From the definition of convexity:
Set $S$ is convex if $x, y \in S$ and the line segment $\theta x + (1-\theta) y$ is also in the set.
How would you find the convexity of something like the following?
$$S = \{(P_{mn}, Q_{mn}, v_m, l_{mn}):P^2_{mn}+Q^2_{mn}=v_ml_{mn}\}$$
where $v_m > 0$ and $l_{mn} \geq 0$. How would you apply the definition of convexity to this?

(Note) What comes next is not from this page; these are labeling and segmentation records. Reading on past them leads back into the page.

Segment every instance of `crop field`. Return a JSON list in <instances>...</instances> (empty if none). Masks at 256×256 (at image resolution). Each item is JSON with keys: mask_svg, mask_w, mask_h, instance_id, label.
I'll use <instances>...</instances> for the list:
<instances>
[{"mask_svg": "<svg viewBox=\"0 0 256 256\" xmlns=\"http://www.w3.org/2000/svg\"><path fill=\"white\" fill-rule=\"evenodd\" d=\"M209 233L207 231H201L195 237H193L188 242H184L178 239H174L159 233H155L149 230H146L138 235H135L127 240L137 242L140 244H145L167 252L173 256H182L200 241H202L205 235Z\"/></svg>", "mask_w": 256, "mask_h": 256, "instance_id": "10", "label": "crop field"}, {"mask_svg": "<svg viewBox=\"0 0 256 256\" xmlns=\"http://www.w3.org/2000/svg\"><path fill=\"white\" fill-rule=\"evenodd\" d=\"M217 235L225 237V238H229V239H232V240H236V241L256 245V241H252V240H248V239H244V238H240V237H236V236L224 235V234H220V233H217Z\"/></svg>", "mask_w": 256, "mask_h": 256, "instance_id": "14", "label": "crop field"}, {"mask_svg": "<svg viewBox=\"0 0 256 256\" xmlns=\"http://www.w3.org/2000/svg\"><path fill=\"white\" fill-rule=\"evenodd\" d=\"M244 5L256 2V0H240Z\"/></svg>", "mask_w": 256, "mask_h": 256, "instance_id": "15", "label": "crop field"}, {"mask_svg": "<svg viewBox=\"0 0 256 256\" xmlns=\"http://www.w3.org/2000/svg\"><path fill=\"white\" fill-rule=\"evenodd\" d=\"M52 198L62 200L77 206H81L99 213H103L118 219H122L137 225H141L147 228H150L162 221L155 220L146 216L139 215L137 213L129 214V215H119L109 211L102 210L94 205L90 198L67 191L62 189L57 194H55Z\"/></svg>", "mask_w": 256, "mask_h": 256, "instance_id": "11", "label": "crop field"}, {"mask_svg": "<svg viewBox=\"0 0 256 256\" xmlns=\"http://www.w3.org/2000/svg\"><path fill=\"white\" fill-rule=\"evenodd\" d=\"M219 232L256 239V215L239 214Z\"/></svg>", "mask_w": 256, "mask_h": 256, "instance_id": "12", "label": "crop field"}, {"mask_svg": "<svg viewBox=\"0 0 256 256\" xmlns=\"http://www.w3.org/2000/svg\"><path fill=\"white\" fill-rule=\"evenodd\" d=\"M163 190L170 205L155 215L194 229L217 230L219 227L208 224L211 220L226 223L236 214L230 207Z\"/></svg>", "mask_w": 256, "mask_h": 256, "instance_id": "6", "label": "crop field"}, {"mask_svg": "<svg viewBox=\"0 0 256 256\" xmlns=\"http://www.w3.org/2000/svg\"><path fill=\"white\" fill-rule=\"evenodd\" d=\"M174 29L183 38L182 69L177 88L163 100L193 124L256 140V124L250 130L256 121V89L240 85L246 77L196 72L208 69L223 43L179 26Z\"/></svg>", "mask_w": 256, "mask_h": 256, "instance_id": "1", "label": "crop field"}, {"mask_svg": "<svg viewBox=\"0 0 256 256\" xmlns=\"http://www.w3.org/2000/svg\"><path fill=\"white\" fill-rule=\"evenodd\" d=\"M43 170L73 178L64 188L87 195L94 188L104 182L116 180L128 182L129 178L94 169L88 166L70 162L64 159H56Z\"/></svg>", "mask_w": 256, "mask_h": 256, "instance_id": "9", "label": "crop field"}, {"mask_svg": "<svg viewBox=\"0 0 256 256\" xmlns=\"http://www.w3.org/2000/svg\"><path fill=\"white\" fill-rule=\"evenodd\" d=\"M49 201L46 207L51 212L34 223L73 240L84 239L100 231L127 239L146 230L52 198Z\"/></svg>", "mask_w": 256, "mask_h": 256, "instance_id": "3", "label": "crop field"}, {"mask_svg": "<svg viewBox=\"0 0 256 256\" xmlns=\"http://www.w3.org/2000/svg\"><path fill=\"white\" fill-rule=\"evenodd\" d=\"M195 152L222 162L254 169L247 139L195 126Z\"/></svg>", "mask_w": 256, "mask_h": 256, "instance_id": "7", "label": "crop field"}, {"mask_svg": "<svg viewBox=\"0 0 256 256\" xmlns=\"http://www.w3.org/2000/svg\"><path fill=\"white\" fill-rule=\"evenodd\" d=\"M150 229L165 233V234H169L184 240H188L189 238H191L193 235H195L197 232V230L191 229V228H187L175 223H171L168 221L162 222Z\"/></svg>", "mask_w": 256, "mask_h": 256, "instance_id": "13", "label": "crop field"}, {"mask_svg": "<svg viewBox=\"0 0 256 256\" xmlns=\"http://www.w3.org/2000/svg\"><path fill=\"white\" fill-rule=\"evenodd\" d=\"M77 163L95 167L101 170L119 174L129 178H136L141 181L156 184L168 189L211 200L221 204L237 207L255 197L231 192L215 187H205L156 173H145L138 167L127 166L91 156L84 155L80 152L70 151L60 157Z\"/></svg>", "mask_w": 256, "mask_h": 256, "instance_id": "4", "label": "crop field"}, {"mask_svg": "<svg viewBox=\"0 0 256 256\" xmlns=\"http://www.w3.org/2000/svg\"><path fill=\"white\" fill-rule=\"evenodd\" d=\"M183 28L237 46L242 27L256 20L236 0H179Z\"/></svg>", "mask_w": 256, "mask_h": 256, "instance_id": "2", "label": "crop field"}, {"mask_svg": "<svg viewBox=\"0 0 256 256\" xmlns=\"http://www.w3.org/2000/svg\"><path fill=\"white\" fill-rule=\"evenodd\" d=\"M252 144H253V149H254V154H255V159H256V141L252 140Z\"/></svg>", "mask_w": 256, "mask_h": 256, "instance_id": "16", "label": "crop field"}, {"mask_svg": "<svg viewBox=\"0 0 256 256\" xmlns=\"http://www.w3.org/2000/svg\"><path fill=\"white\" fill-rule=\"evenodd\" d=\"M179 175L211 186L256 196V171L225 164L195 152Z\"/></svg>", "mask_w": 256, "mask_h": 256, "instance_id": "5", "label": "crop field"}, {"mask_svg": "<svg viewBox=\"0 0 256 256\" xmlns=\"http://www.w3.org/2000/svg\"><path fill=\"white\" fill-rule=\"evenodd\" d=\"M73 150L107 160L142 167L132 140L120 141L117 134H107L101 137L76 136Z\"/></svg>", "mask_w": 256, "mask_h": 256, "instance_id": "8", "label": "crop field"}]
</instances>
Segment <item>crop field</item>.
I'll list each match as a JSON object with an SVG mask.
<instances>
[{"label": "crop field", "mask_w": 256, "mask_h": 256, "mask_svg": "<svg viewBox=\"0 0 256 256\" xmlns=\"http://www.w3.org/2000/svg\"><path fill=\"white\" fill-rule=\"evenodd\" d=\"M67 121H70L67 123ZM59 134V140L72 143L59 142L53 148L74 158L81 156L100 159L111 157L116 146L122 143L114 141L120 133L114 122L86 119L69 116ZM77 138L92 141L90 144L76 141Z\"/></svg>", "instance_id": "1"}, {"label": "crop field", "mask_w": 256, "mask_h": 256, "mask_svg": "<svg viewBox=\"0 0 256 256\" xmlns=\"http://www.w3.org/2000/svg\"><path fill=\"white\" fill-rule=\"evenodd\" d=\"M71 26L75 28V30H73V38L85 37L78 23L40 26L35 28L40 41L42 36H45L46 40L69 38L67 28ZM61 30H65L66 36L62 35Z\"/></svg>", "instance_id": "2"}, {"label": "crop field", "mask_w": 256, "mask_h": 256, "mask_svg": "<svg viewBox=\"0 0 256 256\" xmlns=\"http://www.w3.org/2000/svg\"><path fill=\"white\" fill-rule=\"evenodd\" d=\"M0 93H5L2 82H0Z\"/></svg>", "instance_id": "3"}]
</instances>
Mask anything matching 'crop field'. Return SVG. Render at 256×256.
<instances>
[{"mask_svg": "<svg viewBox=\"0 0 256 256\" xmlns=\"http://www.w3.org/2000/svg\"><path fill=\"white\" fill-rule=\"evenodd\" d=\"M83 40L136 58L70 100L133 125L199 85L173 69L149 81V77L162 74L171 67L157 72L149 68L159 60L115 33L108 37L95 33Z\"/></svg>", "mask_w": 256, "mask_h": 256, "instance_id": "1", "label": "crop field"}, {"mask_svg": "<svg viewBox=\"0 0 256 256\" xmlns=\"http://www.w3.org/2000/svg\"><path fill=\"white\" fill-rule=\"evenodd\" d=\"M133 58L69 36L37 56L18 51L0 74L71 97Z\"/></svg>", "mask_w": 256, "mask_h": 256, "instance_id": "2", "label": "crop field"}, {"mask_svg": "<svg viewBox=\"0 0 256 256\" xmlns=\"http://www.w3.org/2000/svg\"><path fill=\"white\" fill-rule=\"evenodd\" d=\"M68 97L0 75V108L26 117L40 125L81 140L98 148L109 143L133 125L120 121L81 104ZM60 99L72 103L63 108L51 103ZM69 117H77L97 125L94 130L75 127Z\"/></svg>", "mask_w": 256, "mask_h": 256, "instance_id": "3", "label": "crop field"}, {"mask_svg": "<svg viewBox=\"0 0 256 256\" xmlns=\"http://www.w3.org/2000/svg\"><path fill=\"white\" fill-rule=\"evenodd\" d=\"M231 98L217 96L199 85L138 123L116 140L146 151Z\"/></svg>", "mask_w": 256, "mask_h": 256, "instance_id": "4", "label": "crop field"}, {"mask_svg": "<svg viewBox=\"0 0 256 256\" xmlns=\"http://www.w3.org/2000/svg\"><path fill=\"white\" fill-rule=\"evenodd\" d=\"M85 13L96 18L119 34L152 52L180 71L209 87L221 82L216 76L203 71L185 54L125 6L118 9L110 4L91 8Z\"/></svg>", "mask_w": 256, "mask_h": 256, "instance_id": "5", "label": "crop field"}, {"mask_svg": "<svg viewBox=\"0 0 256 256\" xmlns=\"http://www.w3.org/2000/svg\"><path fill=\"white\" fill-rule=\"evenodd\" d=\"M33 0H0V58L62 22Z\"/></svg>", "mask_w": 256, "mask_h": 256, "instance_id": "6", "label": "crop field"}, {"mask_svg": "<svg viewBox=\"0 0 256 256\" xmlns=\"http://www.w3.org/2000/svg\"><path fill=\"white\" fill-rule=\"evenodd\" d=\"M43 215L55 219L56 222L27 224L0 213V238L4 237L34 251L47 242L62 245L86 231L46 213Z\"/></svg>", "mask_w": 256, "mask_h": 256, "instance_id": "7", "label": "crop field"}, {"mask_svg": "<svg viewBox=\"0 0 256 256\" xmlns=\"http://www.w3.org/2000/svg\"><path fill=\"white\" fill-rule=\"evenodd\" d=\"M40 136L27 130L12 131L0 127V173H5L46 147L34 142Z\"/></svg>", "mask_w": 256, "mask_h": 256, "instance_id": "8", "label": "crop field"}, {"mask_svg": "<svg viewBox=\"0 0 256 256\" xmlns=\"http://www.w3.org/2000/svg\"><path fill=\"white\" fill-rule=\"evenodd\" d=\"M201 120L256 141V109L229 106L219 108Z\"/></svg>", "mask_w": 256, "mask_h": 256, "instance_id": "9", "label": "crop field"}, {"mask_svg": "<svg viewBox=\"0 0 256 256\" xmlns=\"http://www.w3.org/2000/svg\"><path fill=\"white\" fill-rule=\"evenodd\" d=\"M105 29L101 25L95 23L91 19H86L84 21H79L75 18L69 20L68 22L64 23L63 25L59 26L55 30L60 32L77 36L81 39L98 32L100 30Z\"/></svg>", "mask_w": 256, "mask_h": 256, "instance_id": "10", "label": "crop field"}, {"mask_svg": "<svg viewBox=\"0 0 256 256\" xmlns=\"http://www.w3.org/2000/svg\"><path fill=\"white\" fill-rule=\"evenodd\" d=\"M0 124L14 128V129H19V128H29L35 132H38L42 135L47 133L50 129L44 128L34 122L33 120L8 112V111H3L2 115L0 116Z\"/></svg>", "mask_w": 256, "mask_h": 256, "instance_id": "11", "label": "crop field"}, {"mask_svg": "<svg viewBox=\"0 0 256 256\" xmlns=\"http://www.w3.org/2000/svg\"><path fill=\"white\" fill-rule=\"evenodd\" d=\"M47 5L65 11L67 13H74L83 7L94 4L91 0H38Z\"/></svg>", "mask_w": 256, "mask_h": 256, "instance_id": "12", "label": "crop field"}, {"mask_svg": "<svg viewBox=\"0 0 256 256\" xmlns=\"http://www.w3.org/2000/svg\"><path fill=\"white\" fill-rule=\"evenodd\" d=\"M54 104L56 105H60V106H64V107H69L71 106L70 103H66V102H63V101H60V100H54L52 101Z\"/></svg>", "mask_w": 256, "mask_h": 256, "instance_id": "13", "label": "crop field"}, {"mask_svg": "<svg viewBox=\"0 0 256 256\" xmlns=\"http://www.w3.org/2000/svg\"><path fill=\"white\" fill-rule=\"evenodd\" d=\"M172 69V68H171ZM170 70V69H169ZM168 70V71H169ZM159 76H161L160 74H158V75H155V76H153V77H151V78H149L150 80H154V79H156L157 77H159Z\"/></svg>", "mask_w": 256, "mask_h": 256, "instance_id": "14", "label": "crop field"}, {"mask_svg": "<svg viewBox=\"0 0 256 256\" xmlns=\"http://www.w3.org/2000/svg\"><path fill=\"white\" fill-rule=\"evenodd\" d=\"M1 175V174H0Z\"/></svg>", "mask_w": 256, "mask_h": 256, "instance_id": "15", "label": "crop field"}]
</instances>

If $(P_{mn}, Q_{mn}, v_m, l_{mn})$ and $(P'_{mn}, Q_{mn}', v'_m, l'_m)$ are in $S$. Then for an arbitrary $\lambda\in (0,1)$, we need to check whether $$(\lambda P_{mn}+(1-\lambda)P'_{mn},\lambda Q_{mn}+(1-\lambda)Q'_{mn}, \lambda v_{m}+(1-\lambda)v'_{m} , \lambda l_{mn}+(1-\lambda)l'_{mn})\in S,$$ or more explicitly, whether $$[\lambda P_{mn}+(1-\lambda)P'_{mn}]^2+[\lambda Q_{mn}+(1-\lambda)Q'_{mn}]^2=[\lambda v_{m}+(1-\lambda)v'_{m}][ \lambda l_{mn}+(1-\lambda)l'_{mn}],$$ or equivalently, whether \begin{equation}2(P_{mn}P'_{mn}+Q_{mn}Q'_{mn})=v_ml'_{mn}+v'_ml_{mn}.\,\,\,\,\,\,\,\,(*)\end{equation} Then it is easy to see that $S$ is not convex, as for any $v_m,l_{mn}>0$, we have $$(\sqrt{v_ml_{mn}}, 0, v_m, l_{mn}), (0,\sqrt{v_ml_{mn}}, v_m, l_{mn})\in S.$$ But plug these two points back to $(*)$, it is easy to see that the LHS $=0$ but the RHS is strictly positive.